Saturday, November 21, 2015

Infographics: US Stocks Pillared by the FANG, Otherwise the Market has NO Bite

Courtesy of: Visual Capitalist

FACEBOOK, AMAZON, NETFLIX, AND GOOGLE CREATED OVER $440 IN VALUE OVER 2015

In the sixth year of the bull run, the U.S. large cap market has had its ups and downs. The S&P 500 peaked at 2134.7 in the early summer months, and promptly collapsed to 1867 points during the August flash crash.

Today, it’s back in black, but only trading just over 1% higher than it started the year.

The only reason that has made this possible is the legendary performance of four tech stocks: Facebook, Amazon, Netflix, and Google (now called “Alphabet Inc.”). Together, the “FANG” stocks have created an impressive $440 billion in market capitalization since January.

For comparisons sake: that’s over 2/3 the size of Apple’s current market cap.

The FANG stocks comprised just over 3.5% of the weight of the S&P 500 index at the beginning of the year, and now they make up 5.1%. They’ve carried the market, and without them the S&P 500 would surely be in negative territory today.

Looking at these companies individually, probably Amazon (AMZN) has been the most impressive over the course of the year. While it didn’t shoot up the 143% that Netflix (NFLX) did, Amazon had a similar performance despite being over 6x the size of Netflix.
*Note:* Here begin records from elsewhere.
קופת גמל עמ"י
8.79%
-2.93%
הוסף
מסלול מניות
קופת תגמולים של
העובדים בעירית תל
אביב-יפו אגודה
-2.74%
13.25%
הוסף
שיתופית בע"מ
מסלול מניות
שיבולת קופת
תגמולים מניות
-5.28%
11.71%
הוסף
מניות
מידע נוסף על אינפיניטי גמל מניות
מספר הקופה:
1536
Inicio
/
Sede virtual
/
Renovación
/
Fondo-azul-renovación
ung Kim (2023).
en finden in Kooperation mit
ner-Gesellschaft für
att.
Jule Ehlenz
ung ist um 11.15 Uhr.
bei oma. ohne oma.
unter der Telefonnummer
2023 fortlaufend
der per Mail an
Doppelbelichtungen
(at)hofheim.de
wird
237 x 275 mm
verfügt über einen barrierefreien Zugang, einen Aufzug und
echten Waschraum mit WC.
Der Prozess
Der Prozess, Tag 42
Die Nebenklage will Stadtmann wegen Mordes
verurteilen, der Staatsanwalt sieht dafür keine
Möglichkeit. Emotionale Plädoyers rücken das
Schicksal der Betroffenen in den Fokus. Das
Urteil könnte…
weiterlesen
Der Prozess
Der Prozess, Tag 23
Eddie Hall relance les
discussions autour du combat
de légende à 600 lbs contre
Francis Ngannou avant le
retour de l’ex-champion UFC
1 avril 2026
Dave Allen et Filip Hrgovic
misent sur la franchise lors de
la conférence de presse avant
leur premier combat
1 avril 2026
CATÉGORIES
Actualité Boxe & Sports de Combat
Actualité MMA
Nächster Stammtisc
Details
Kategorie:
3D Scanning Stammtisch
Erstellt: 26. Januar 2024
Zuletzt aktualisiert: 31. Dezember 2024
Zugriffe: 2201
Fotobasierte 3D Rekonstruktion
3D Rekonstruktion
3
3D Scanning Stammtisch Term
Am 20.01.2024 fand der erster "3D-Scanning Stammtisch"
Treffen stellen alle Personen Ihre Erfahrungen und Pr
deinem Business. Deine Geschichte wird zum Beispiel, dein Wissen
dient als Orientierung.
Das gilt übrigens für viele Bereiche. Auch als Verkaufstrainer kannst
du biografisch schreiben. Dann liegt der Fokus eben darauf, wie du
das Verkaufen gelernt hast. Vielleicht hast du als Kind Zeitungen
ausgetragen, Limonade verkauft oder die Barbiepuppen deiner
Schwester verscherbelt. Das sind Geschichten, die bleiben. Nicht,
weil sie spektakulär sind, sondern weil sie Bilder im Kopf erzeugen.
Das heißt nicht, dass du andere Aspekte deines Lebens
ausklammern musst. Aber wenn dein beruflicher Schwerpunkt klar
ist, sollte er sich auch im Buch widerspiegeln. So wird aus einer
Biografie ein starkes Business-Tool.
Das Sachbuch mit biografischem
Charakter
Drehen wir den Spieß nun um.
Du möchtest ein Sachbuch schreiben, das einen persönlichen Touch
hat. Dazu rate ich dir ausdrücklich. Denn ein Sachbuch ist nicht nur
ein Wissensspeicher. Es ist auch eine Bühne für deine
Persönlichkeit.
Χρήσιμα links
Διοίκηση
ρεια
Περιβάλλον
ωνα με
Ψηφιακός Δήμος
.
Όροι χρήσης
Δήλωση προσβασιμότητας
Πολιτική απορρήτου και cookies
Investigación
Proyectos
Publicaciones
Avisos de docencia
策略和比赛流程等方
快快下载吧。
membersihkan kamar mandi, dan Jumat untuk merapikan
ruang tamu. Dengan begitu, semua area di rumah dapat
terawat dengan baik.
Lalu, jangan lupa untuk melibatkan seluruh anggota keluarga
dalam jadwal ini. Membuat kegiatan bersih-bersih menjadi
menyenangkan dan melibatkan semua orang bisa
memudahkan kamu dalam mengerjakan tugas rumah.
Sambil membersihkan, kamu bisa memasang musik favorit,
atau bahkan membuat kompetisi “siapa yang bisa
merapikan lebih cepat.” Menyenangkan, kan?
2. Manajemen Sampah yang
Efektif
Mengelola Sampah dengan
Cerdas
Amazon is now bigger than Facebook in terms of market cap, and achieved a gain of 116% through the year.

The only problem is that it is now the most expensive stock on the index, at a seemingly ludicrous P/E ratio of 966. The other stocks are expensive as well: Netflix and Facebook are trading at 329 and 108 times earnings respectively. Google is the lone palatable company from that perspective, trading at only 35 times earnings.

This raises the question of how long the FANG stocks can carry the load, and if their work is done.

If so, who will step up to the plate?
More graphics to bolster the concentration of gains that have masked the deterioration in market breadth


The Fab Five (Fang + Microsoft) Total returns from M.Shedlock/Market Oracle 

The Fang + NOSH (Nike O'Reilly, Starbucks and Home Depot) from Goldman Sachs/zero hedge


The S&P 500 based on equal weighted market cap at 3 year lows (Dana Lyons)


Finally, the Nasdaq's equal weighted market cap also at 3 year lows (Zero Hedge)

This resonates with the dynamics at the Philippine Stock Exchange in particular, through the headline index, the Philippine Phisix. 

The PSEi's record high at 8,127 last April was entirely based on a rotational pump of the top 10 of the 15 largest market cap issues. This landmark high occurred even when HALF of the PSE universe (main index+ sectoral indices + non index issues) had astoundingly been in bear markets!

The probable difference between US and Philippine stocks have been in the latter's rampant price fixing activities made by unidentified parties. Market manipulation at Philippine Stock Exchange, via the rotational pumps on the top 10 issues especially from the serial "marking the close", had been instrumental in powering the Phisix to record highs.